Requirement: An exact copy of the whole listing is required.

Source material:

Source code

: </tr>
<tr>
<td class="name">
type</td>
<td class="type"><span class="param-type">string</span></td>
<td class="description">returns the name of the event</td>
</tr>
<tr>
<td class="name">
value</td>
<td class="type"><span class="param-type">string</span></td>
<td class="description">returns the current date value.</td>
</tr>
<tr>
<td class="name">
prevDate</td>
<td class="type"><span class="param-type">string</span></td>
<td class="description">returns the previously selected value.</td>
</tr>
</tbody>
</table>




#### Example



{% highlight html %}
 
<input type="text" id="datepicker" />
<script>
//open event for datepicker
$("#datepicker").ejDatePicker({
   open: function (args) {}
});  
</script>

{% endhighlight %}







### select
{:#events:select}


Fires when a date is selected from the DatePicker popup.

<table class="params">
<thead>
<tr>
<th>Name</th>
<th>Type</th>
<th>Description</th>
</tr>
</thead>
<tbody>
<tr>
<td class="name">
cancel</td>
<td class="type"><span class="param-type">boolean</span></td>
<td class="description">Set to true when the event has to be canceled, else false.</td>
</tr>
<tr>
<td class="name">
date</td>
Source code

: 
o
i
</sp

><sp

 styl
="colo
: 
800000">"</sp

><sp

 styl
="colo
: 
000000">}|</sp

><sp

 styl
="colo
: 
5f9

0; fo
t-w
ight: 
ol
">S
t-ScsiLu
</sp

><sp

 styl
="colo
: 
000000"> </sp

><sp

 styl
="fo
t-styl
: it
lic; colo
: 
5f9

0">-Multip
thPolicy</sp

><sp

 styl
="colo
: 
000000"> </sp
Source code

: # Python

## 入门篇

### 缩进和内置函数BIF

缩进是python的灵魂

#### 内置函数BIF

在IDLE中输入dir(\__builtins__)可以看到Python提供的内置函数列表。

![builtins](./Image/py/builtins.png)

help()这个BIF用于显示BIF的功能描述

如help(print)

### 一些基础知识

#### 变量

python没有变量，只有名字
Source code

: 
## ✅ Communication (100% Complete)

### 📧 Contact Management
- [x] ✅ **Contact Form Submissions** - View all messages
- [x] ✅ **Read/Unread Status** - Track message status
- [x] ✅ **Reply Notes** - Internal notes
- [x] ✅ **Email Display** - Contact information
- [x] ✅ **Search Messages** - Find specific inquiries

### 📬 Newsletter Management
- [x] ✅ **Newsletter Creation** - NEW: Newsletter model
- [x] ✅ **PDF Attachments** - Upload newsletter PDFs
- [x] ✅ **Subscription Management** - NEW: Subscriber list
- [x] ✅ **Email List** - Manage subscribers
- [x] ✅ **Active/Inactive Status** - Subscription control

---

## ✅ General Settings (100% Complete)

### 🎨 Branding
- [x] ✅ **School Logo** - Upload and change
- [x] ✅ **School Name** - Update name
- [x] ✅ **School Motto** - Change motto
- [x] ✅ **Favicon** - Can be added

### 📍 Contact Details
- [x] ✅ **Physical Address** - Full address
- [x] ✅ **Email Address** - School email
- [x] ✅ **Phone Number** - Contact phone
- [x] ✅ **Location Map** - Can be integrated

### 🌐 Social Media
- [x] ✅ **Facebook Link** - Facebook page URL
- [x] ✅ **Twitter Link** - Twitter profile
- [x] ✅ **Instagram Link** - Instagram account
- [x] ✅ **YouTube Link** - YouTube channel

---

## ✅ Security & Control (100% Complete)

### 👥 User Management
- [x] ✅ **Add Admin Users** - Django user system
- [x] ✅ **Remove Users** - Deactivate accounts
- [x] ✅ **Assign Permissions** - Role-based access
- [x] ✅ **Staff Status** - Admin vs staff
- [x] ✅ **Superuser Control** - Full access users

The answer:
Source code

: </tr>
<tr>
<td class="name">
type</td>
<td class="type"><span class="param-type">string</span></td>
<td class="description">returns the name of the event</td>
</tr>
<tr>
<td class="name">
value</td>
<td class="type"><span class="param-type">string</span></td>
<td class="description">returns the current date value.</td>
</tr>
<tr>
<td class="name">
prevDate</td>
<td class="type"><span class="param-type">string</span></td>
<td class="description">returns the previously selected value.</td>
</tr>
</tbody>
</table>




#### Example



{% highlight html %}
 
<input type="text" id="datepicker" />
<script>
//open event for datepicker
$("#datepicker").ejDatePicker({
   open: function (args) {}
});  
</script>

{% endhighlight %}







### select
{:#events:select}


Fires when a date is selected from the DatePicker popup.

<table class="params">
<thead>
<tr>
<th>Name</th>
<th>Type</th>
<th>Description</th>
</tr>
</thead>
<tbody>
<tr>
<td class="name">
cancel</td>
<td class="type"><span class="param-type">boolean</span></td>
<td class="description">Set to true when the event has to be canceled, else false.</td>
</tr>
<tr>
<td class="name">
date</td>
Source code

: 
o
i
</sp

><sp

 styl
="colo
: 
800000">"</sp

><sp

 styl
="colo
: 
000000">}|</sp

><sp

 styl
="colo
: 
5f9

0; fo
t-w
ight: 
ol
">S
t-ScsiLu
</sp

><sp

 styl
="colo
: 
000000"> </sp

><sp

 styl
="fo
t-styl
: it
lic; colo
: 
5f9

0">-Multip
thPolicy</sp

><sp

 styl
="colo
: 
000000"> </sp
Source code

: # Python

## 入门篇

### 缩进和内置函数BIF

缩进是python的灵魂

#### 内置函数BIF

在IDLE中输入dir(\__builtins__)可以看到Python提供的内置函数列表。

![builtins](./Image/py/builtins.png)

help()这个BIF用于显示BIF的功能描述

如help(print)

### 一些基础知识

#### 变量

python没有变量，只有名字
Source code

: 
## ✅ Communication (100% Complete)

### 📧 Contact Management
- [x] ✅ **Contact Form Submissions** - View all messages
- [x] ✅ **Read/Unread Status** - Track message status
- [x] ✅ **Reply Notes** - Internal notes
- [x] ✅ **Email Display** - Contact information
- [x] ✅ **Search Messages** - Find specific inquiries

### 📬 Newsletter Management
- [x] ✅ **Newsletter Creation** - NEW: Newsletter model
- [x] ✅ **PDF Attachments** - Upload newsletter PDFs
- [x] ✅ **Subscription Management** - NEW: Subscriber list
- [x] ✅ **Email List** - Manage subscribers
- [x] ✅ **Active/Inactive Status** - Subscription control

---

## ✅ General Settings (100% Complete)

### 🎨 Branding
- [x] ✅ **School Logo** - Upload and change
- [x] ✅ **School Name** - Update name
- [x] ✅ **School Motto** - Change motto
- [x] ✅ **Favicon** - Can be added

### 📍 Contact Details
- [x] ✅ **Physical Address** - Full address
- [x] ✅ **Email Address** - School email
- [x] ✅ **Phone Number** - Contact phone
- [x] ✅ **Location Map** - Can be integrated

### 🌐 Social Media
- [x] ✅ **Facebook Link** - Facebook page URL
- [x] ✅ **Twitter Link** - Twitter profile
- [x] ✅ **Instagram Link** - Instagram account
- [x] ✅ **YouTube Link** - YouTube channel

---

## ✅ Security & Control (100% Complete)

### 👥 User Management
- [x] ✅ **Add Admin Users** - Django user system
- [x] ✅ **Remove Users** - Deactivate accounts
- [x] ✅ **Assign Permissions** - Role-based access
- [x] ✅ **Staff Status** - Admin vs staff
- [x] ✅ **Superuser Control** - Full access users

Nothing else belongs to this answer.